唖然として部長を見つめる桃香に、同期のチャラ男、川原がウィンクを送った。


(何なの、突然……)


 桃香の顔が引きつったが、川原は気にすることなく、涼しい顔で仕事に戻る。


 長年勤めるうちにたまりにたまった如月の私物は、大きな紙袋3つ分にもなっていた。パンパンに膨らんだそれを両手に提げた如月は、恨めし気な視線を桃香に送る。


「あんたのせいだからね」


 声は潜められていたが、ちょうどフロア内が静まり返ったあとだったため、よく響いた。


「如月さん、止めなさい。支度ができたなら、行こうか」


 部長の厳しい声が飛び、如月はまた桃香を睨み付けた。その目にうっすら涙がにじんでいるのを見て、桃香は怯む。


 今まで傷つけられてばかりだった相手が、弱い部分を自分に見せたことに驚き、そして僅かではあるが罪悪感のようなものも覚えた。


 ――自分が彼女に何かをしたつもりはないものの、自分の何かが彼女を傷つけたのだと感じたから。


「あの――」


 思わず声が出た。怒り・恨みのこもった如月の視線が、桃香を射抜く。それでも桃香は、震える唇から言葉を絞り出す。


「……今まで、ありがとうございました。お疲れ様です」


 如月は唇をかみしめ、もう一度桃香を睨み付けた。


「あんたのそういうところ、ほんとに嫌い。優等生ぶっちゃって」

 

 言葉を絞り出すようにそう返事をしたあと、足音荒くフロアを出ていった。その後ろに、部長がついていく。如月の入館証をビルの出口で回収するのだろう。


 二人の気配が消えたあと、フロアのあちこちからため息が聞こえてきた。桃香も同様で、どこか抜け殻のような雰囲気を醸し出している。そこへ川原が近づいて耳打ちする。


「先週のあれ、彼女の指示だったって証言したんだ。懲戒解雇かと思ったんだけど、そこまではしなかったみたいだね」


「え?」


 いつの間に……と驚く桃香に、川原は得意げな表情になる。


「今までフォローできなくて悪かったけどさ。俺だってあの人怖かったし。でも最近、横暴がエスカレートしていたからちょっと見かねてたんだよね。さすがに損害与えるのはどうかと思ったから、俺が部長に報告しといた」


 説明したあと、川原は初めて同期として顔を合わせたときの軽い調子に戻り、桃香を肘でつついた。

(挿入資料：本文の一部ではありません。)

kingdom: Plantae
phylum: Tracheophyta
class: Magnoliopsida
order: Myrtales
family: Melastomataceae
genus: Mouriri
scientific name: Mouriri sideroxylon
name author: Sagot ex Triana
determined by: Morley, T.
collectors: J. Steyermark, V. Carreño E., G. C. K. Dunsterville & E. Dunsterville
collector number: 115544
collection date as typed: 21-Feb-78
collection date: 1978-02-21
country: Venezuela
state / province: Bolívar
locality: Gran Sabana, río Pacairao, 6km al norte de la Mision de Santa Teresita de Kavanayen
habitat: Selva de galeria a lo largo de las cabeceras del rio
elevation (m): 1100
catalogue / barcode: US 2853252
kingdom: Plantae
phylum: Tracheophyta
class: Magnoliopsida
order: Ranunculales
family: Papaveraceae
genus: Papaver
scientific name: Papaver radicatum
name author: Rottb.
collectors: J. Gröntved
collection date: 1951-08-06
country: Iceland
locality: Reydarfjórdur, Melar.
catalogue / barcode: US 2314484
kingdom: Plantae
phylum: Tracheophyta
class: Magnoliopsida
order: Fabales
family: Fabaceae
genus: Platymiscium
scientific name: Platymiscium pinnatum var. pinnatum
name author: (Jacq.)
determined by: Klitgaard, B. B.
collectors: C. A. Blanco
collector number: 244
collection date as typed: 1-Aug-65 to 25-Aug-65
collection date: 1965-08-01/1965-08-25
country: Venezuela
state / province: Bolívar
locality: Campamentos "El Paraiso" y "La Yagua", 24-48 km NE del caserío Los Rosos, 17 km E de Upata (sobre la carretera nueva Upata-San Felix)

「やっとパワハラ婆がいなくなってすっきりしたところで、今夜祝杯でも上げにいく?」


「うーん……祝杯を上げる気分じゃないっていうか……。今夜は遠慮しとくよ」


 突然なれなれしい態度に戻った川原に慣れることができず、桃香は腰が引けている。


「今までだって、別に無関心だった訳じゃないよ。声をかけて励ましたいなと思ったけどさ、木下さんに話しかけるたびに如月さんの当たりがどんどん強くなってたから、話さないほうがいいなと思っただけで。俺だったら一か月もたたずに辞めてたね。もっと喜びなよ。よく耐えてたと思うし」


 別に川原が言い訳する必要はないのに――と思いながら桃香が曖昧な笑みを返していると、戻ってきた部長に会議室に来るよう声をかけられた。


「如月さんもいなくなったことだし、退職を考え直すつもりはない?」


 そう切り出され、桃香は困った顔で首を横に振る。


「いえ。もう、次の仕事が決まっているので」


「そうなんだ。じゃあ、仕方ないな。なるべく早く後任を決めるから、引継ぎを頼むよ」


「引継ぎって言っても……私、如月さんの雑用しかしてこなかったので。文字チェックとか、書類の整理とか……。それに私も有休消化をする予定なので、出社するのはあと十日くらいしかありませんが」


 祐太郎と出会ったあの日まで、桃香の向上心というものは完璧に打ち砕かれていたので、自ら進んで学ぶということさえ忘れてしまっていた。下手に口を出すと、また怒鳴られるという恐怖心もあり、質問することさえできずにいたあの日々。


 今思うと、なんてもったいない時間を過ごしたのだろうと思う。


 しかし、この会社とももう少しでお別れだ。


 ――だから、過去はもう振り返らない。


 失った日々を取り戻すためにも、これから祐太郎のもとで有意義な日々を過ごしていきたいと改めて考えた桃香なのだった。